Pour être bien clair et donc espérer être compris c'est exact que les plantes t les animaux n'ont pas d'âme. Ils sont des âmes. C'est-à-dire des entités animées. Tous les organismes vivants et animés sont donc des âmes. Ce que l'homme a de particulier par rapport aux autres âmes c'est l'esprit et la conscience de cet esprit.
Fleur de lice a écrit :Mais Dieu, en créant le premier homme à son image, lui a insuffler une âme qu'il a fait transmettre à sa compagne.
Comme il l'a fait pour tout le monde vivant animé.
Fleur de lice a écrit :Nous avons une âme, nous sommes donc conscients du bien et du mal que nous faisons. Tandis que les animaux, qui ont un instinct, une intelligence propre à leur règne, n'en sont pas conscient. Ils auront un instinct (ex : un petit chat qui griffe par peur, ou un lion qui égorge gracile gazelle par faim). Le criminel abjecte qui tue par sadisme ou autre, sait ce qu'il fait. Son âme ne doit pas être belle à voir !
Son âme n'est que l'ensemble des informations qui assurent l'animation de son corps.
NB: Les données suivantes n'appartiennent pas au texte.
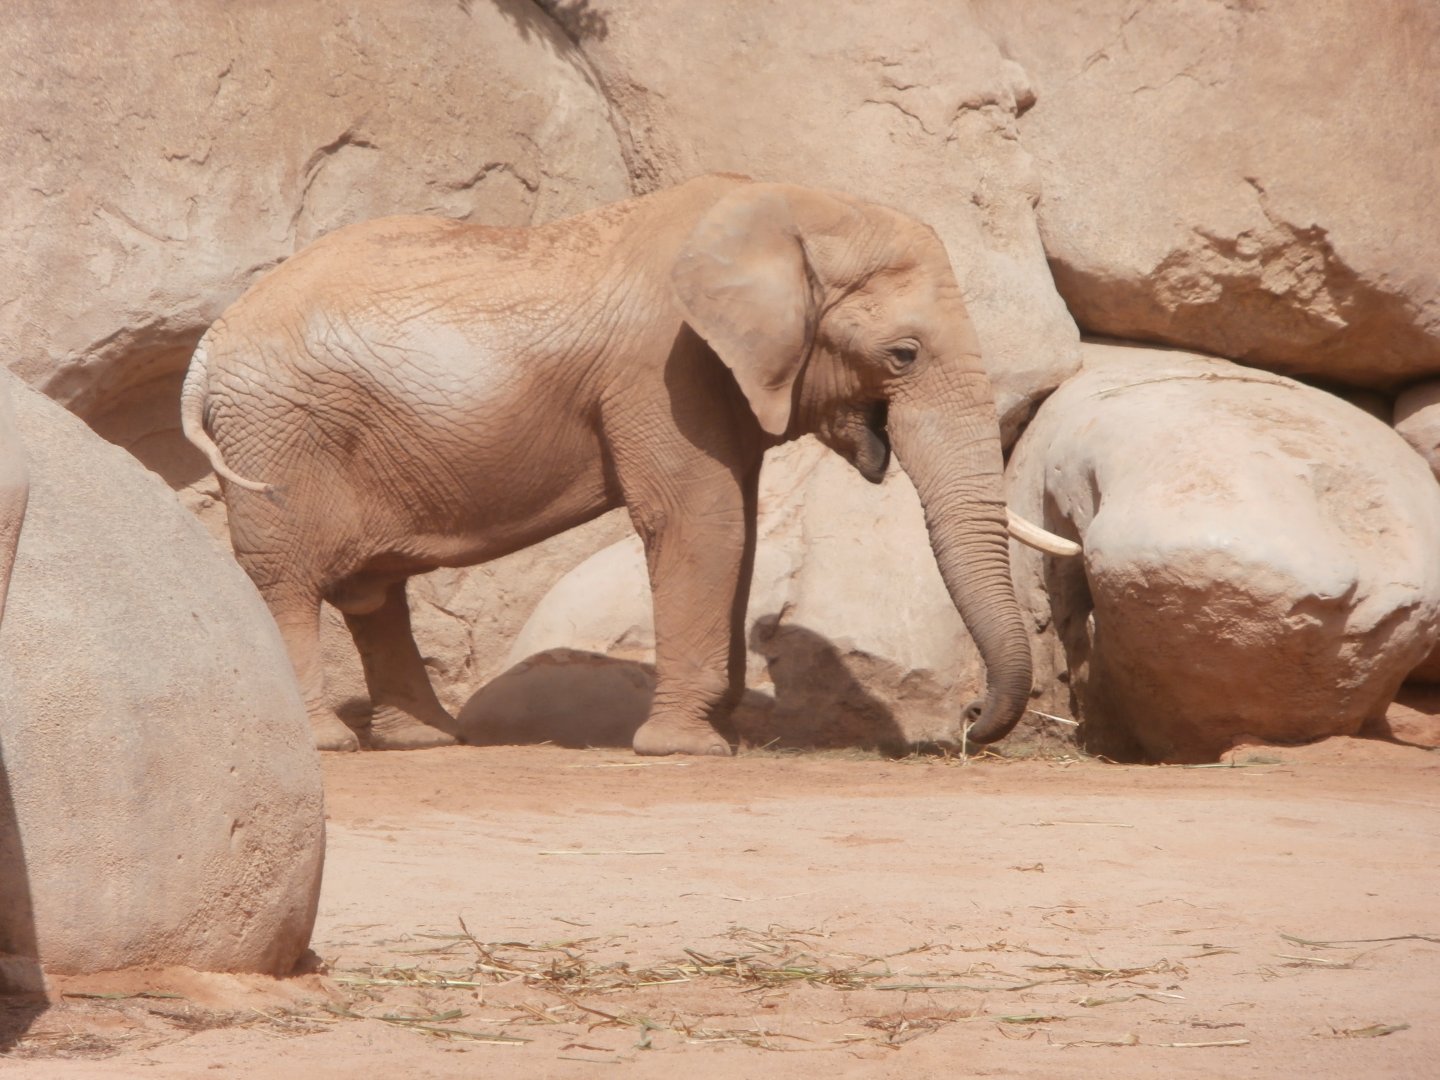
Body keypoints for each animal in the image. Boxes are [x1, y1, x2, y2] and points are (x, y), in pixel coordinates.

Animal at [182, 174, 1076, 754]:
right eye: (903, 353)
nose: (967, 724)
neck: (791, 204)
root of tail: (209, 345)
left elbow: (736, 525)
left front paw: (716, 734)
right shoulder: (662, 367)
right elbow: (702, 522)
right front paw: (689, 750)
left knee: (375, 591)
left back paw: (427, 742)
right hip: (279, 433)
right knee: (289, 580)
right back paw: (326, 743)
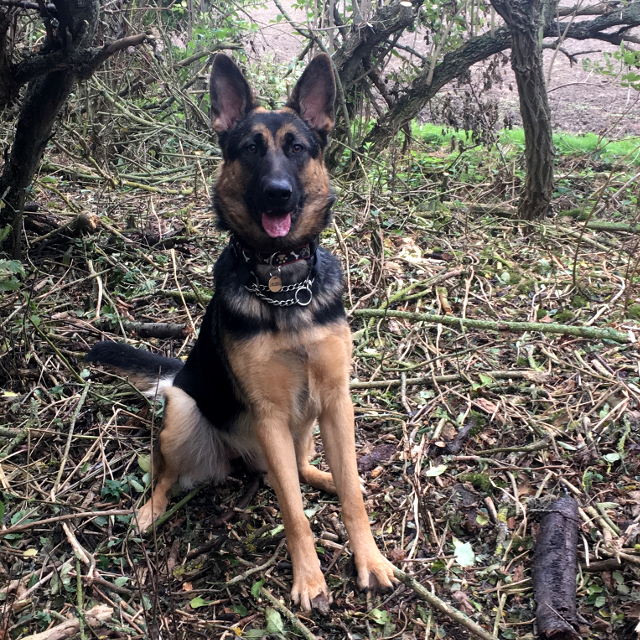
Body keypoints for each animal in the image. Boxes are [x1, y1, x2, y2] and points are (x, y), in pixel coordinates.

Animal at [85, 53, 396, 608]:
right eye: (250, 148)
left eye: (297, 148)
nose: (278, 195)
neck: (282, 284)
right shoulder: (269, 415)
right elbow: (293, 512)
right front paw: (309, 579)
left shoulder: (336, 400)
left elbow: (353, 495)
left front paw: (370, 558)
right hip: (182, 410)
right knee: (170, 474)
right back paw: (148, 512)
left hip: (306, 423)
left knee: (303, 468)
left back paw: (324, 476)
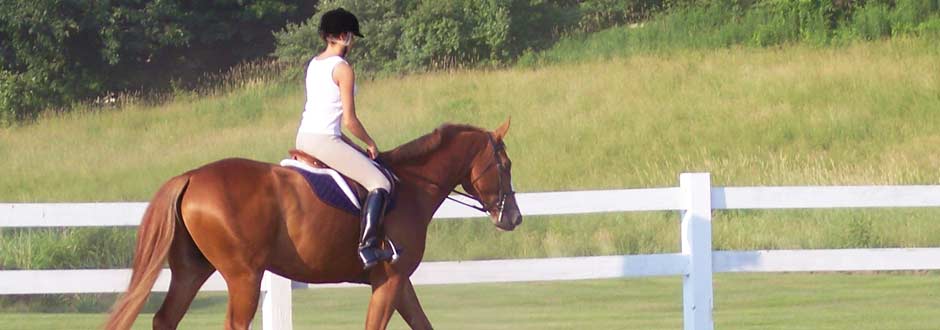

C'est son esprit qui est influencé de ses choix tournés vers le bien ou le mal.
Fleur de lice a écrit :Seul l'Homme peut être méchant... ou d'un grande bonté... et il y a tous les cas de figure, et toute une échelle... Dieu jugera parfaitement...
C'est exact ! L'homme se caractérise par la volonté manifesté par son esprit à choisir un comportement plutôt qu'un autre.
Fleur de lice a écrit :... et cette âme, elle peut entrer en paradis grâce au baptême...
Le paradis est peuplé d'âmes qui ont changé d'état du côté "anima" mais pas du côté "esprit" qui reste le leur propre s'il s'est conduit avec tout le bien que Dieu nous demande d'accomplir pour honorer sa création.

« Vae caecis ducentibus, vae caecis sequentibus !
[Malheur aux aveugles qui mènent ! Malheur aux aveugles qui suivent !] » Saint Augustin.
« On sait par quelle fatalité les grands talents sont, pour l’ordinaire, plus rivaux qu’amis ; ils croissent et brillent séparés, de peur de se faire ombrage : les moutons s’attroupent, et les lions s’isolent. » Comte A. de Rivarol.